La democracia se vacía solo como procedimiento

Un nuevo proceso constituyente, que no sea íntegramente electo por voluntad popular, no será un camino de solución para avanzar en el fortalecimiento de nuestra democracia, sus instituciones y su lazo con los ciudadanos. Al contrario, pueden aumentar los riesgos de agravar la crisis, en su versión de hacer todo irrelevante. Es decir, en la descomposición de significaciones sustantivas y el desvanecimiento de los valores de la democracia.

La validez democrática de un nuevo proceso constituyente, como puede ser un órgano mixto aprobado por representantes electos o un plebiscito ratificatorio de salida, constituye una condición necesaria para avanzar en la salida a la crisis del descrédito de nuestra institucionalidad, cuyo unos de sus efectos o síntomas, es la anomia social, donde los excesos constituyen la norma. Pero aquella no puede confundirse con una razón suficiente.

Lo que se requiere es también la legitimidad de las decisiones, donde el involucramiento y participación en los orígenes de las propuestas, resulta insustituible. Es esta dimensión lo que permite la construcción de un lazo social, avizorar una comunidad con un pasado y/o presente común, donde las responsabilidades y los derechos alcanzan una internalización como ley moral.

Descansar solo en la validez democrática que pueda tener un órgano mixto, es olvidar que las instituciones, a pesar de sus distintas expresiones democráticas y republicanas, son justamente las que hoy están en crisis.

Castoriadis, el filósofo y psicoanalista griego, advirtió, hace ya varias décadas, la necesidad de distinguir la democracia como procedimientos de la democracia como régimen. La primacía absoluta de la primera, olvidando la segunda, solo sirve para ocultar la crisis; en la cual ideas sustantivas, como fines y modos de una vida democrática, no logran encarnarse en una convivencia donde exista un principio incondicional, para que así pueda cobijarse la posibilidad de una vida social como esfuerzo común.

La continuidad entre el fondo y las formas democráticas resultan hoy más esencial que nunca.

La reciente convención, entre todas y las variadas criticas que tuvo, nunca estuvo en cuestión fundamental su legitimidad democrática.

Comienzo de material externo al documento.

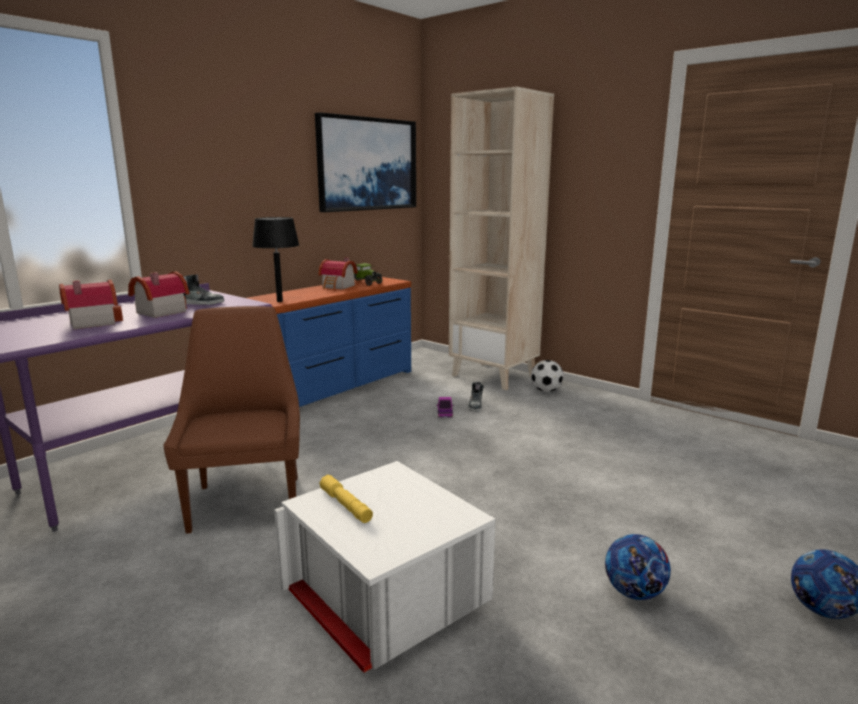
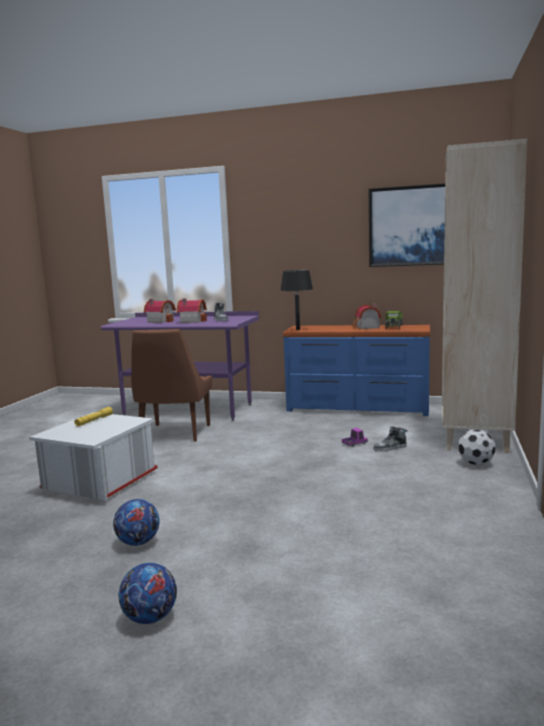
camera: 65 degrees right, 5 degrees down
brown chair [163,306,300,534] -> brown chair turned 135 degrees clockwise [131,329,212,442]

No obstante, esto no alcanzó, lejos, para endosar la aprobación a su trabajo constituyente. Rápidamente, en menos de un año, su prestigio se fue desvaneciendo de un modo radical.

Una nueva convención, asamblea o cabildo en una modalidad de congreso termal (que ya sabemos cómo termino), que no sea íntegramente electo, sin perjuicio de la participación de expertos transversales en capacidades y confianzas, partirá con un desmedro o pecado original, que estará siempre latente. Y que velozmente, dado las inevitables tensiones y discusiones, algunos propios a la democracia y otros, al clima de espectacularización dominante, terminaran por estimular el voto de castigo, conque los ciudadanos, reiteradamente, suelen, desde hace ya un largo tiempo, ser convocados en su participación.

Vale la pena plantearse entonces, si las fuerzas democráticas, de cualquier lado del espectro político, puedan obviar este límite. No solo por una consideración de principios. Que en algún punto es necesario resguardar. Sino también por los negativos efectos que puede tener en desfondar nuestra vida democrática, más allá de sus procedimientos.